MATLAB: Matlab Binary Parsing and Type Casting Speedup

binaryparsingspeedup

I am looking for some help on speeding up binary processing I am doing and/or general guidelines. I also would like to know if MEX and a working knowledge of C/C++ would net me anything.
I have read in the entire file as unit8. The data files can be 100's of MBs of assorted types of data. Some locations remain unint8's. Others need to be interpreted as int16's/int32,uint32,uint16,etc. The majority of the data are 16 bit signed audio samples I am picking out, casting to int16 and adding to an array.
Here is my file read
a = uint8(fread(fid,(512*length_blocks),'uint8=>uint8'));
Here is my loop pulling out audio samples and casting. k is the byte index I'm using. I was using concatenation but changed to preallocated audio_segment_block_r with index hoping for speedup. Below I show the code and the profiler results. This is for left samples. I do this all again for right samples in another loop. The profiler indicates the same results for the other channel extraction. In the below profiler run I process 24MB of data. It takes ~ 5 minutes. This is a bit too long for me.
for m = begin_sample:double(AUDIO_WORD_BYTES*NUM_ACTIVE_MICS_ACTIVE):end_sample
segment = a(m:m+AUDIO_WORD_BYTES-1);
segment = typecast(segment,'int16');
audio_segment_block_r(block_r_i) = segment;
block_r_i = block_r_i + 1;
end
5769019 calls. 14% run time on
segment = typecast(segment,'int16');
5769019 calls. 13% run time on
audio_segment_block_r(block_r_i) = segment;
5769019 calls. 9.4% run time on
segment = a(m:m+AUDIO_WORD_BYTES-1);

Best Answer

One issue is that the lines you highlight are basically data copying.
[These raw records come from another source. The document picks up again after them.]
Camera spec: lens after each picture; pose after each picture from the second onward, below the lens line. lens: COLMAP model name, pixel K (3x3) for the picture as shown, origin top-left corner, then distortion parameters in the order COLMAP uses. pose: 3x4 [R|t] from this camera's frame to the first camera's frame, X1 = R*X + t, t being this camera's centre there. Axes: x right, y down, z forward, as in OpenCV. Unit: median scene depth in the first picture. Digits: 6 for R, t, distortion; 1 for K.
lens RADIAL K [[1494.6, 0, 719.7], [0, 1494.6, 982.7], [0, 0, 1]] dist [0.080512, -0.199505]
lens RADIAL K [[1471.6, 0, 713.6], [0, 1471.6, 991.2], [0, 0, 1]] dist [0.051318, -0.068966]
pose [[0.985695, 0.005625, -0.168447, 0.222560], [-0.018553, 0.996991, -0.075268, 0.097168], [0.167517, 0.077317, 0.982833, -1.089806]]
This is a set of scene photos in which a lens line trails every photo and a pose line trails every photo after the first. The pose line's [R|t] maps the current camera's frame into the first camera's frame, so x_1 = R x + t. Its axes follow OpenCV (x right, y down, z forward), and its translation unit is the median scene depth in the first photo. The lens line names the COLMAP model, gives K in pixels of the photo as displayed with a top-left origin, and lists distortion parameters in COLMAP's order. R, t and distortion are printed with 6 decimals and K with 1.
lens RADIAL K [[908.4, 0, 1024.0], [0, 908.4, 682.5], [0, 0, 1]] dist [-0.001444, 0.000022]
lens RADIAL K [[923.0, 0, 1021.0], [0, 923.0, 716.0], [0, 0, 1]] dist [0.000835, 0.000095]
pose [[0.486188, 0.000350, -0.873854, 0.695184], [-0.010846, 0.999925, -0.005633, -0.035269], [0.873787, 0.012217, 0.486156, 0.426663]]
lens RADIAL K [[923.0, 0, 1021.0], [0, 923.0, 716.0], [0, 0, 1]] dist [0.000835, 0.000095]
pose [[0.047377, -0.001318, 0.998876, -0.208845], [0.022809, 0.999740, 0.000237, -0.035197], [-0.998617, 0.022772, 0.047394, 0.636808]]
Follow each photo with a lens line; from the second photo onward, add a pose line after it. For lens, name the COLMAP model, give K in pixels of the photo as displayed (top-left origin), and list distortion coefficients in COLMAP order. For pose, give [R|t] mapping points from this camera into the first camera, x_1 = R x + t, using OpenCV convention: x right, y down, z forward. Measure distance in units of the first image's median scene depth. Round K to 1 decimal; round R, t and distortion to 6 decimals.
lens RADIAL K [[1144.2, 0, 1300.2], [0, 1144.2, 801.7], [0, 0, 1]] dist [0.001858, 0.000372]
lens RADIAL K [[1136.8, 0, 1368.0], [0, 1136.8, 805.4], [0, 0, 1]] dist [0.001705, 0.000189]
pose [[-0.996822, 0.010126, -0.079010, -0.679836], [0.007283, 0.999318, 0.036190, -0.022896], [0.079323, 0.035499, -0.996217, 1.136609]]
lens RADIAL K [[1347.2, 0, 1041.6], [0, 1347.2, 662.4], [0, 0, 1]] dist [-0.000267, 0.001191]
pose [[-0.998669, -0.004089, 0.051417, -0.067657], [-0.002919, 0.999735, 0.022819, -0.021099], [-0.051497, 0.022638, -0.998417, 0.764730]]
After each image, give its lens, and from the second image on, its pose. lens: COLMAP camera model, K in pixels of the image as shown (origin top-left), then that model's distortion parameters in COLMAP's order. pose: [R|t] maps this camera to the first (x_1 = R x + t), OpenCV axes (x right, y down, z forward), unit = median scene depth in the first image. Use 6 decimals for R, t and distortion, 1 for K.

I.e., you copy the data to pick out the segment, then you copy the data again to typecast it, then you copy the data again to put it into your result. You could boil all of this down to only one data copy if you coded all of this in a mex routine. For large variables this could amount to some significant time & resource savings. As an example, the MATLAB typecast function does a data copy but this mex version does a shared data copy (much faster):
Why do you have a uint8 conversion on your fread result? Doesn't the 'uint8=>uint8' already give the result as uint8?